The SAP Partnership: Unlocking Business Context
A central component of this announcement is the deepened integration between SAP and Snowflake. The two companies are enabling "zero-copy" sharing between SAP BDC and Snowflake. This technical milestone allows businesses to access SAP’s rich business data—such as supply chain metrics, financial records, and HR data—directly within Snowflake without the need for expensive and time-consuming ETL (Extract, Transform, Load) processes.
Christian Kleinerman, EVP of Product at Snowflake, emphasized the importance of this integration for the next generation of AI development. “By tightly integrating SAP and Snowflake, we’re making it simple for enterprises to connect their critical business data with its rich context in SAP with the power of seamless AI app and data agent development at scale in Snowflake," Kleinerman said in a press release.
By providing AI agents with direct access to SAP data, enterprises can create "domain-specific" agents that understand the nuances of a company's specific operations.
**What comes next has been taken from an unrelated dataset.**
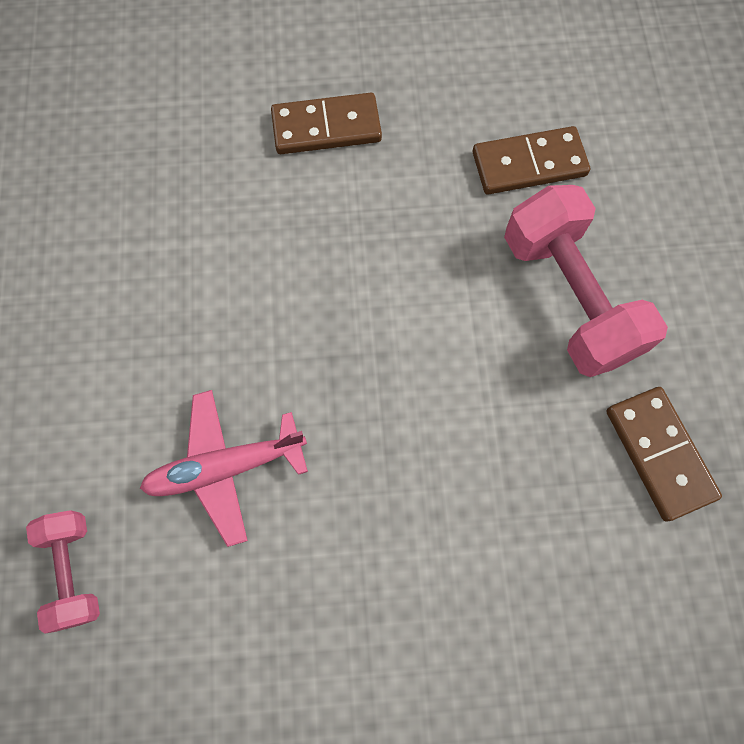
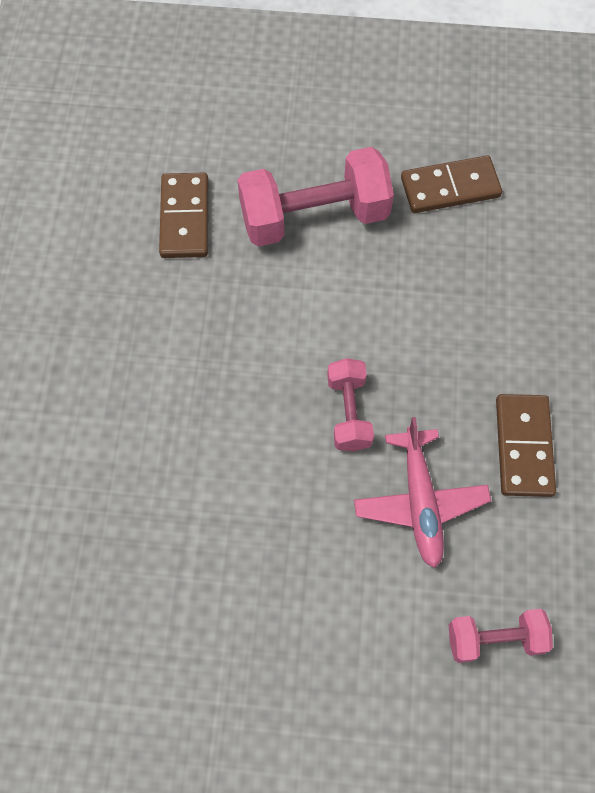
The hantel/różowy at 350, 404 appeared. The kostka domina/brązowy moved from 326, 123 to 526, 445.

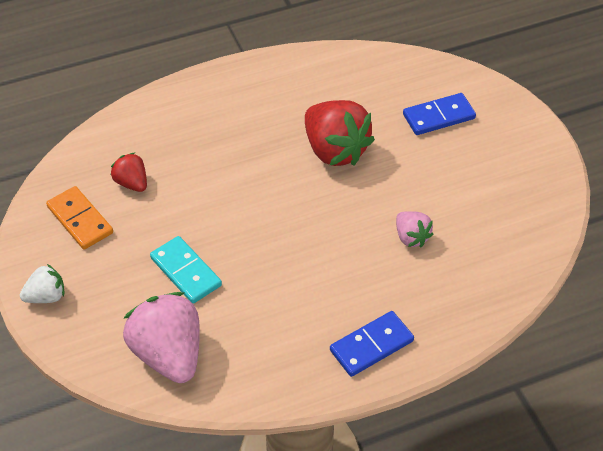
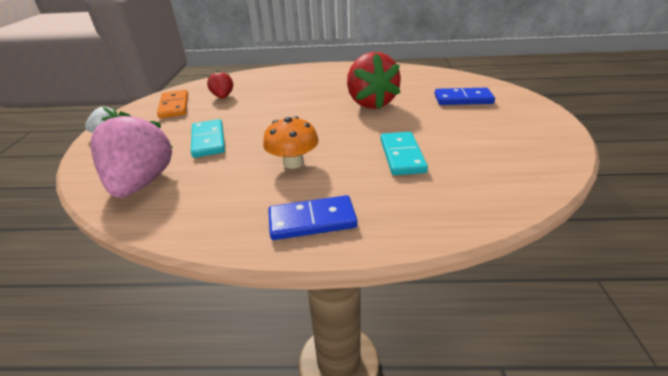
The grzyb/pomarańczowy at 291, 142 appeared. The truskawka/różowy at 415, 229 was replaced by the kostka domina/turkusowy at 404, 153.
For example, an AI agent could analyze real-time inventory levels from SAP to automatically generate procurement requests or logistics schedules within the Snowflake environment.
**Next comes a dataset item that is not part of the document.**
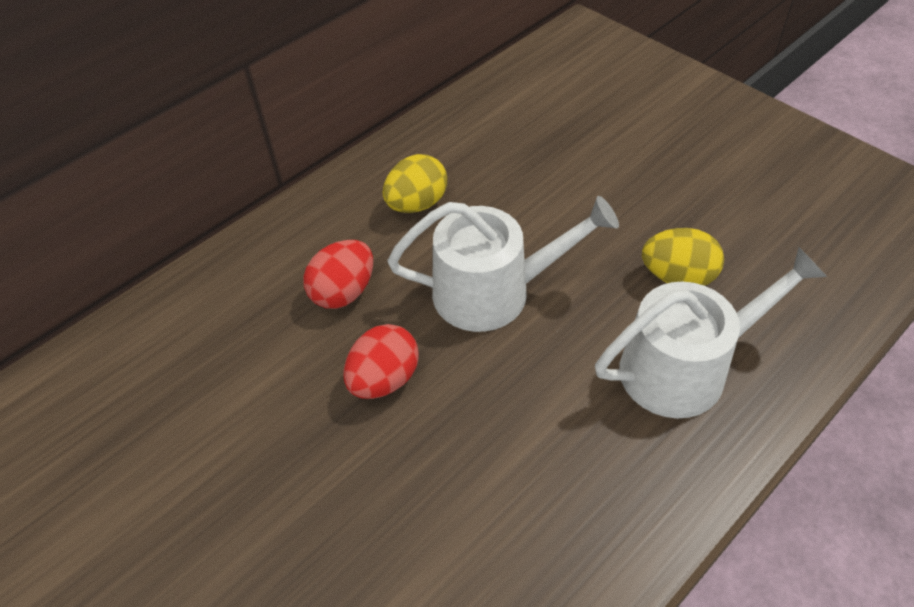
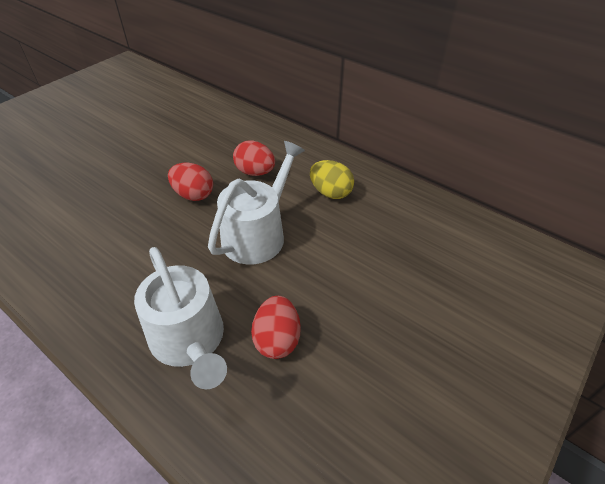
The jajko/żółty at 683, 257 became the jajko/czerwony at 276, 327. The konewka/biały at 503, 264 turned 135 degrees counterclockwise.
Competitive Landscape: The Race for the AI Stack
Snowflake’s announcement arrives amidst an intensifying battle for dominance in the enterprise AI infrastructure market. Competitors like Databricks and Microsoft are also aggressively launching tools to capture the "agent" market.
Databricks recently introduced "Agent Bricks" and "Databricks Apps," which focus on shipping production-grade agents with built-in evaluation and continuous improvement tools. Similarly, Microsoft has positioned "Microsoft Purview" as a security and compliance layer that extends across the entire AI stack, from prompts to autonomous agents.
While Databricks emphasizes the "Lakehouse" architecture and open-source models, Snowflake is doubling down on its "Unified Data Foundation" and the ease of its sharing ecosystem. The inclusion of BCDR and Resharing suggests Snowflake is targeting the most risk-averse enterprise customers who prioritize uptime and strict data sovereignty.
Impact on Developers and the Industry
For developers, this launch reduces the friction of building AI applications that require data from multiple sources. The ability to build on a unified foundation means less time spent on data engineering and more time spent on prompt engineering and agent logic.
The impact on the industry is likely to be two-fold:
- Accelerated Time-to-Market: With zero-copy sharing and BCDR, enterprises can move agents from prototype to production in weeks rather than months.
- Standardization of AI Governance: By integrating sharing and recovery features into the data platform itself, Snowflake is setting a high bar for how AI assets should be managed and audited.
"This changes how developers will manage the lifecycle of their AI agents by treating the data and the model as a single, governed unit," a source close to the company noted.
What's Next
Snowflake’s focus on enterprise-grade sharing is a precursor to a wider rollout of "agentic" features across its platform. As more companies adopt the SAP-Snowflake integration, the industry can expect to see a surge in highly specialized AI agents that operate with a level of business context that was previously siloed in legacy ERP systems.
The company has indicated that further enhancements to observability and automated evaluation for AI agents are on the roadmap, as enterprises demand more transparency into how their autonomous agents are making decisions.